» **WORK REQUEST**:
Put every line of text from the rows below into a single numbered list, skipping blank lines and leaving the pictures out.

» **MATERIAL PROVIDED**:
————————
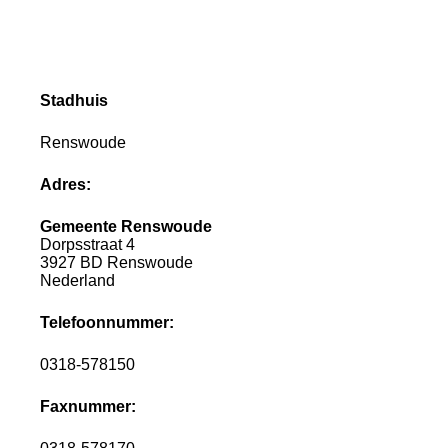
Stadhuis
Renswoude
Adres:
Gemeente Renswoude
Dorpsstraat 4
3927 BD Renswoude
Nederland
Telefoonnummer:
0318-578150
Faxnummer:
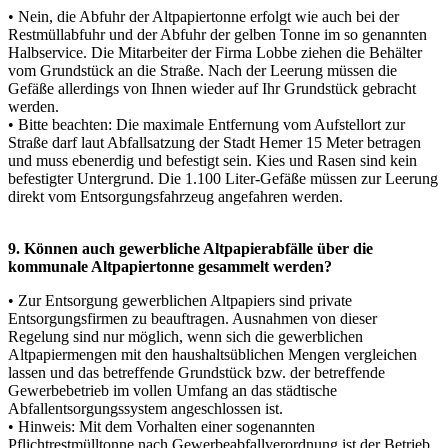
• Nein, die Abfuhr der Altpapiertonne erfolgt wie auch bei der
Restmüllabfuhr und der Abfuhr der gelben Tonne im so genannten
Halbservice. Die Mitarbeiter der Firma Lobbe ziehen die Behälter
vom Grundstück an die Straße. Nach der Leerung müssen die
Gefäße allerdings von Ihnen wieder auf Ihr Grundstück gebracht
werden.
• Bitte beachten: Die maximale Entfernung vom Aufstellort zur
Straße darf laut Abfallsatzung der Stadt Hemer 15 Meter betragen
und muss ebenerdig und befestigt sein. Kies und Rasen sind kein
befestigter Untergrund. Die 1.100 Liter-Gefäße müssen zur Leerung
direkt vom Entsorgungsfahrzeug angefahren werden.
9. Können auch gewerbliche Altpapierabfälle über die
kommunale Altpapiertonne gesammelt werden?
• Zur Entsorgung gewerblichen Altpapiers sind private
Entsorgungsfirmen zu beauftragen. Ausnahmen von dieser
Regelung sind nur möglich, wenn sich die gewerblichen
Altpapiermengen mit den haushaltsüblichen Mengen vergleichen
lassen und das betreffende Grundstück bzw. der betreffende
Gewerbebetrieb im vollen Umfang an das städtische
Abfallentsorgungssystem angeschlossen ist.
• Hinweis: Mit dem Vorhalten einer sogenannten
Pflichtrestmülltonne nach Gewerbeabfallverordnung ist der Betrieb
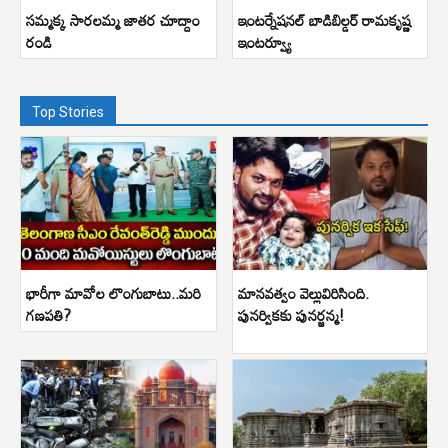
సమ్మక్క సారలమ్మ జాతర చూద్దాం
ఇంటర్నేషనల్ బాడిబిల్డర్ రామకృష్ణ
రండి
ఇంటర్వ్యూ
Top Stories
భారీగా మావోల లొంగుబాటు..మరి
మానవత్వం వెల్లువిరిసింది.
గణపతి?
పునర్వికకు పునర్జన్మ!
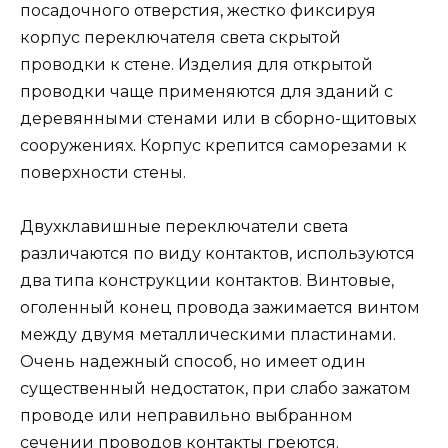
посадочного отверстия, жестко фиксируя
корпус переключателя света скрытой
проводки к стене. Изделия для открытой
проводки чаще применяются для зданий с
деревянными стенами или в сборно-щитовых
сооружениях. Корпус крепится саморезами к
поверхности стены.
Двухклавишные переключатели света
различаются по виду контактов, используются
два типа конструкции контактов. Винтовые,
оголенный конец провода зажимается винтом
между двумя металлическими пластинами.
Очень надежный способ, но имеет один
существенный недостаток, при слабо зажатом
проводе или неправильно выбранном
сечении проводов контакты греются.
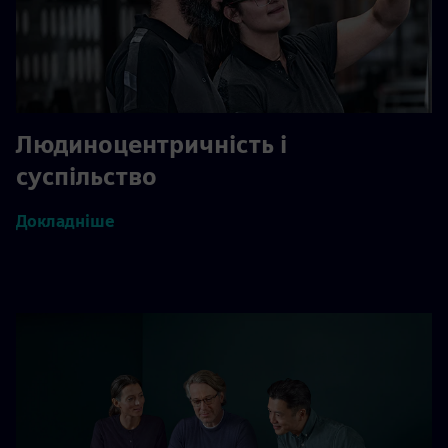
Людиноцентричність і
суспільство
Докладніше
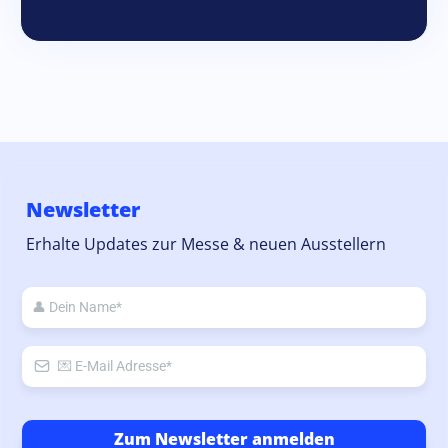
Newsletter
Erhalte Updates zur Messe & neuen Ausstellern
Zum Newsletter anmelden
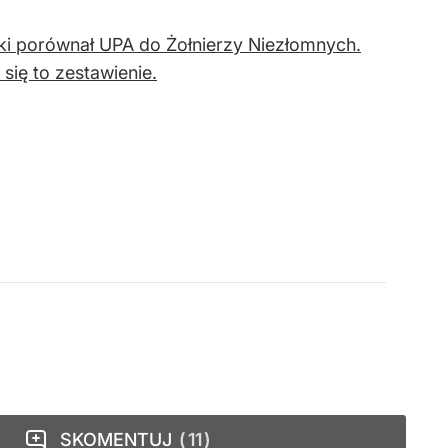
ki porównał UPA do Żołnierzy Niezłomnych.
się to zestawienie.
SKOMENTUJ
11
————————
» **FINAL ANSWER**:
1. Stadhuis
2. Renswoude
3. Adres:
4. Gemeente Renswoude
5. Dorpsstraat 4
6. 3927 BD Renswoude
7. Nederland
8. Telefoonnummer:
9. 0318-578150
10. Faxnummer:
11. • Nein, die Abfuhr der Altpapiertonne erfolgt wie auch bei der
12. Restmüllabfuhr und der Abfuhr der gelben Tonne im so genannten
13. Halbservice. Die Mitarbeiter der Firma Lobbe ziehen die Behälter
14. vom Grundstück an die Straße. Nach der Leerung müssen die
15. Gefäße allerdings von Ihnen wieder auf Ihr Grundstück gebracht
16. werden.
17. • Bitte beachten: Die maximale Entfernung vom Aufstellort zur
18. Straße darf laut Abfallsatzung der Stadt Hemer 15 Meter betragen
19. und muss ebenerdig und befestigt sein. Kies und Rasen sind kein
20. befestigter Untergrund. Die 1.100 Liter-Gefäße müssen zur Leerung
21. direkt vom Entsorgungsfahrzeug angefahren werden.
22. 9. Können auch gewerbliche Altpapierabfälle über die
23. kommunale Altpapiertonne gesammelt werden?
24. • Zur Entsorgung gewerblichen Altpapiers sind private
25. Entsorgungsfirmen zu beauftragen. Ausnahmen von dieser
26. Regelung sind nur möglich, wenn sich die gewerblichen
27. Altpapiermengen mit den haushaltsüblichen Mengen vergleichen
28. lassen und das betreffende Grundstück bzw. der betreffende
29. Gewerbebetrieb im vollen Umfang an das städtische
30. Abfallentsorgungssystem angeschlossen ist.
31. • Hinweis: Mit dem Vorhalten einer sogenannten
32. Pflichtrestmülltonne nach Gewerbeabfallverordnung ist der Betrieb
33. సమ్మక్క సారలమ్మ జాతర చూద్దాం
34. ఇంటర్నేషనల్ బాడిబిల్డర్ రామకృష్ణ
35. రండి
36. ఇంటర్వ్యూ
37. Top Stories
38. భారీగా మావోల లొంగుబాటు..మరి
39. మానవత్వం వెల్లువిరిసింది.
40. గణపతి?
41. పునర్వికకు పునర్జన్మ!
42. посадочного отверстия, жестко фиксируя
43. корпус переключателя света скрытой
44. проводки к стене. Изделия для открытой
45. проводки чаще применяются для зданий с
46. деревянными стенами или в сборно-щитовых
47. сооружениях. Корпус крепится саморезами к
48. поверхности стены.
49. Двухклавишные переключатели света
50. различаются по виду контактов, используются
51. два типа конструкции контактов. Винтовые,
52. оголенный конец провода зажимается винтом
53. между двумя металлическими пластинами.
54. Очень надежный способ, но имеет один
55. существенный недостаток, при слабо зажатом
56. проводе или неправильно выбранном
57. сечении проводов контакты греются.
58. Людиноцентричність і
59. суспільство
60. Докладніше
61. Newsletter
62. Erhalte Updates zur Messe & neuen Ausstellern
63. Zum Newsletter anmelden
64. ki porównał UPA do Żołnierzy Niezłomnych.
65. się to zestawienie.
66. SKOMENTUJ
67. 11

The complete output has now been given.